Alternative schemes:

  • cefalosporins II-III generation (cefuroxime 1.5 g intravenously 3 times a day, ceftriaxone 2.0 g intravenously once a day) and metronidazole 500 mg intravenously 3 times a day,
  • clindamycin 900 mg intravenously 3 times a day and gentamicin 5-6 mg / kg intravenously or intramuscularly for one administration,
  • ofloxacin 400 mg intravenously twice a day and metronidazole 500 mg intravenously 3 times a day.

When C is detected, it is prescribed penicillin preparations in large doses - 10-20 million units per day.

Postpartum and postoperative endometritis

During Caesarean section for the purpose of prophylaxis, a single intraoperative (after umbilical cord clamping) administration of one therapeutic dose of a wide-spectrum antibiotic is shown:

  • cephalosporin I-II generation (cefazolin, cefuroxime),
  • aminopenicillins and beta-lactamase inhibitors (ampicillin + sulbactam, amoxicillin + clavulanic acid).

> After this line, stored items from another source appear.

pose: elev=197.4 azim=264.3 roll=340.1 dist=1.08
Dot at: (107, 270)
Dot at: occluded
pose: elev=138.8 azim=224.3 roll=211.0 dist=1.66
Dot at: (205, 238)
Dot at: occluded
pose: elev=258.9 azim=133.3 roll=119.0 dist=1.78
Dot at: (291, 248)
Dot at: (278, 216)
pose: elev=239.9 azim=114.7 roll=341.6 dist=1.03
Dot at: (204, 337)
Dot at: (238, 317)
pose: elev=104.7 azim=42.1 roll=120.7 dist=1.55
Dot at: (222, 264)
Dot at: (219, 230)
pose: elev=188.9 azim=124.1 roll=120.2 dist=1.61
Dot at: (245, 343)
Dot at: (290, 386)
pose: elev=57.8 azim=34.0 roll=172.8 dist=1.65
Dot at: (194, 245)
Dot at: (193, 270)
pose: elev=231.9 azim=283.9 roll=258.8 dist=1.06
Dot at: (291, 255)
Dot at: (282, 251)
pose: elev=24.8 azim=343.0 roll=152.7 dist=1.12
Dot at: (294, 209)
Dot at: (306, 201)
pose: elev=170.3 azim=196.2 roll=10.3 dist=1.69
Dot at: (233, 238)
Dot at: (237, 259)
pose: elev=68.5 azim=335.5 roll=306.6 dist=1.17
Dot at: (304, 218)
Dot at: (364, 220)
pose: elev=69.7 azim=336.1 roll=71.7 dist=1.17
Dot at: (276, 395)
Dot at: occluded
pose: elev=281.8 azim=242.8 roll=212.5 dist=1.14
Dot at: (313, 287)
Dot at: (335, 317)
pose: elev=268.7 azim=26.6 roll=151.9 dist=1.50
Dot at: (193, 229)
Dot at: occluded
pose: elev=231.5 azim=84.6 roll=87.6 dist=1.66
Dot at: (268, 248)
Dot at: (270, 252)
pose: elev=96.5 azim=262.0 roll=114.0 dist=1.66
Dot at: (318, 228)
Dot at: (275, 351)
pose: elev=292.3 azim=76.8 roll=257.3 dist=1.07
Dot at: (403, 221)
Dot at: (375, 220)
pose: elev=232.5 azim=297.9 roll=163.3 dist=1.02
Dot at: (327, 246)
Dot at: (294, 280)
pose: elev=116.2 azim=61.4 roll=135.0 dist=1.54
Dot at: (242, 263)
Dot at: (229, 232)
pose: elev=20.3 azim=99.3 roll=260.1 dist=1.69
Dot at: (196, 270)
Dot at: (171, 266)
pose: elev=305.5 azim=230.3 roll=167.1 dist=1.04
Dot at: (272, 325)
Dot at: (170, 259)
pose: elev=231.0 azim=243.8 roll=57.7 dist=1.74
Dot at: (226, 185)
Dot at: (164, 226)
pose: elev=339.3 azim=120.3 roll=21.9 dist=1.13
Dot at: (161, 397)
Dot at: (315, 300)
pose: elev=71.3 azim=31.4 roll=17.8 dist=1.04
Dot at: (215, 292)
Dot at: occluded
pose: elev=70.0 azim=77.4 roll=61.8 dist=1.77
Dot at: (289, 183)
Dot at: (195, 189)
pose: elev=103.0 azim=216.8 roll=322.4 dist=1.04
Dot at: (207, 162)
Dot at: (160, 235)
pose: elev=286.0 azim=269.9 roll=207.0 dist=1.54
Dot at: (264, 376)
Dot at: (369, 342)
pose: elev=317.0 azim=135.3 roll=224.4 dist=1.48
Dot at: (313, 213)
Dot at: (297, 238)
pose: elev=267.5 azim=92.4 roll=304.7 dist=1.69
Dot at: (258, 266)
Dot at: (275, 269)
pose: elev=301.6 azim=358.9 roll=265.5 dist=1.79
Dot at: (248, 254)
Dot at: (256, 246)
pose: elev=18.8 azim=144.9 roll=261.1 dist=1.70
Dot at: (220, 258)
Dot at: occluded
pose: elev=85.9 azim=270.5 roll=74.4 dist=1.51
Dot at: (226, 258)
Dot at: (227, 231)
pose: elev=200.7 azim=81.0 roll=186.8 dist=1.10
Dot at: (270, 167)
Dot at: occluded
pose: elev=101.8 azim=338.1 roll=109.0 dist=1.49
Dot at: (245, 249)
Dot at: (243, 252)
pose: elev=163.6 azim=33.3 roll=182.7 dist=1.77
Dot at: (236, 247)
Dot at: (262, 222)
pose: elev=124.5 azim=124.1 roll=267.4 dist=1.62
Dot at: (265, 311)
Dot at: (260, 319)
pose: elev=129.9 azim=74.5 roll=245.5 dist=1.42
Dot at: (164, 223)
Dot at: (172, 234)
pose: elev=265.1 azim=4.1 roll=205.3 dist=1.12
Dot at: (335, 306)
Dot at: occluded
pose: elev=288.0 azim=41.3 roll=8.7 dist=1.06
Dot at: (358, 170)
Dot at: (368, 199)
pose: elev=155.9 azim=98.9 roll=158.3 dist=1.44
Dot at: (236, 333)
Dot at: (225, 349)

Preventative administration reduces the risk of postpartum infectious complications by 60-70%.

With postpartum and postoperative endometritis, after removing the uterine contents and washing the uterus with an antiseptic solution, the following antibiotic therapy regimens are used:

  • amoxicillin + clavulanic acid 1.2 g intravenously 3-4 times a day,
  • cefalosporins II-III generation (cefuroxime 1.5 g intravenously 3 times a day, ceftriaxone 2.0 g intravenously once a day) and metronidazole 500 mg intravenously 3 times a day,
  • clindamycin 900 mg intravenously 3 times a day and gentamicin 5-6 mg / kg intravenously or intramuscularly for one administration.

If ineffective emptying of the uterus from detritus, washing with disinfectant solutions and prescribing antibiotics raise the issue of removal of the uterus along with the tubes, which is of decisive importance for the outcome.

If the source of sepsis is suppurative mastitis, suppuration of the postoperative wound, then a wide opening of the abscess, its emptying and drainage is shown.

In other respects, after removal of the main focus of infection, with intensive therapy of septic shock in obstetrics adhere to the principles developed by domestic and foreign researchers for treatment and sepsis, and septic shock in general.